D&O exposures may begin to emerge from a company’s deliberation, disclosures, process, and rationale regarding a company’s state of incorporation or reincorporation. For example, if peer companies, like Coinbase, continue to publicly highlight Delaware’s litigation intensity or case-law unpredictability, shareholder plaintiffs may argue that a board failed to adequately evaluate alternatives, resulting in derivative suits asserting Caremark-style oversight claims.
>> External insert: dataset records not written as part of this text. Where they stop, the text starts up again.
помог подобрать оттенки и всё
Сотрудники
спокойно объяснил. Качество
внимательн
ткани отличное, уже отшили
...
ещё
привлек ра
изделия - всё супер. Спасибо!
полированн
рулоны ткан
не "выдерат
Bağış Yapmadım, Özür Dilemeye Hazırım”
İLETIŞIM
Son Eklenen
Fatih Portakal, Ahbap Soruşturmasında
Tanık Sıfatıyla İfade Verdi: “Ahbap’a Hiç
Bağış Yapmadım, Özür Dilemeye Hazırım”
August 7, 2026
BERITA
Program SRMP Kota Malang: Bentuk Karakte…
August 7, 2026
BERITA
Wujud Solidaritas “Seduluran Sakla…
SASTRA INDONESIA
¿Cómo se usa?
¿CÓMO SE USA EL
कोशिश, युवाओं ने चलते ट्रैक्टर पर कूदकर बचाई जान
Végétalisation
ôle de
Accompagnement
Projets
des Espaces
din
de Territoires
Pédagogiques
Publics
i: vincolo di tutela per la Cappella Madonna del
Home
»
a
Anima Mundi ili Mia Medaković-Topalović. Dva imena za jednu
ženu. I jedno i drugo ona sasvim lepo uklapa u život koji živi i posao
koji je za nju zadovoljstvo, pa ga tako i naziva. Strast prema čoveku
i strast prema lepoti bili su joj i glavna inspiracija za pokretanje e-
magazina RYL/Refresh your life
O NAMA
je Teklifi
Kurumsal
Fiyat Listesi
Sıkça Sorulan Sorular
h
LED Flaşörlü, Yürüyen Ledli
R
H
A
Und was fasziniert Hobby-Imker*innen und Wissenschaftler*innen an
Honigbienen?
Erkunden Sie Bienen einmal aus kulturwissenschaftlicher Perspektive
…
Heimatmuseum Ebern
In addition, Section 14(a) or 10(b) securities claims alleging misstatements about governance risks or reincorporation may arise when a company describes reincorporation as reducing uncertainty or director liability, if shareholders believe they were misled about the risks and benefits.
Thus, D&O underwriters may want to consider that, as companies publicly cite Delaware’s evolving jurisprudence, active derivative-litigation environment, and expansive books-and-records rights as sources of uncertainty and cost, directors and officers who decide to “stay put” may face scrutiny over whether they adequately evaluated alternatives such as Texas or Nevada’s more management-protective regimes.
The views expressed in this article are exclusively those of the author, and all of the content in this article has been created solely in the author’s individual capacity. This article is not affiliated with the author’s company, colleagues, or clients. The information contained in this article is provided for informational purposes only, and should not be construed as legal advice on any subject matter.